Pembuat roti komersial merasakan kesulitan karena kekurangan telur secara nasional di Selandia Baru telah menyebabkan harga grosir yang lebih tinggi untuk bahan utama telur tersebut. Seseorang yang bekerja di industri kue mengatakan, “Harga telur kami naik tajam pada bulan Agustus dan November tahun ini karena epidemi dan perang, dan sekarang harga telur naik lagi karena kekurangan telur.”
Tanpa telur yang cukup, tidak ada cara untuk membuat pavlova, makanan penutup kue klasik, dan berbagai kue serta makanan penutup lainnya. Hal ini sangat memukul industri kue Selandia Baru.

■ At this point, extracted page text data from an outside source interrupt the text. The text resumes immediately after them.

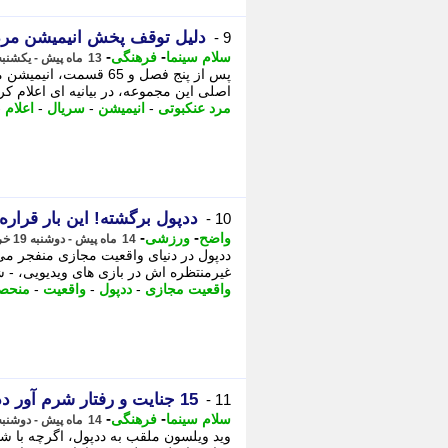
دلیل توقف پخش انیمیشن مرد عنکبوتی 
9 -
-
-
سلام سینما
فرهنگی
13 ماه پیش - یکشنبه 5 مرداد 1404، 12:02
اصلی این مجموعه، در بیانیه ای اعلام کرد
مرد عنکبوتی
-
انیمیشن
-
سریال
-
اعلام
-
ددپول برگشته! این بار قرار
10 -
-
-
واضح
ورزشی
14 ماه پیش - دوشنبه 19 خرداد 1404، 07:48
ددپول در دنیای واقعیت مجازی منفجر 
غیرمنتظره اش در بازی های ویدیویی، - 
واقعیت مجازی
-
ددپول
-
واقعیت
-
منحصر
15 جنایت و رفتار شرم آور ددپول؛ ضدقهرمان شوخ اما بی رحم
11 -
-
-
سلام سینما
فرهنگی
14 ماه پیش - دوشنبه 12 خرداد 1404، 20:03
وید ویلسون ملقب به ددپول، اگرچه با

Pembuat roti yang membuat pilihan bisnis yang baik akan terus berhasil meskipun ada tantangan berupa kenaikan biaya bahan baku. Pembuat roti harus bekerja lebih cerdas, bukan lebih keras, dan mereka perlu menentukan dengan pasti produk apa yang paling menguntungkan saat ini dan fokus pada hal tersebut, untuk membuang produk yang tidak menguntungkan pada waktu yang tepat.
Ketika jumlah telur berkurang, baki telur menjadi semakin penting untuk melindunginya. Efek bantalan dari nampan telur kertas lebih baik daripada baki telur plastik, yang secara efektif dapat mengurangi tingkat kerusakan telur dan membuat telur langka terlindungi secara efektif.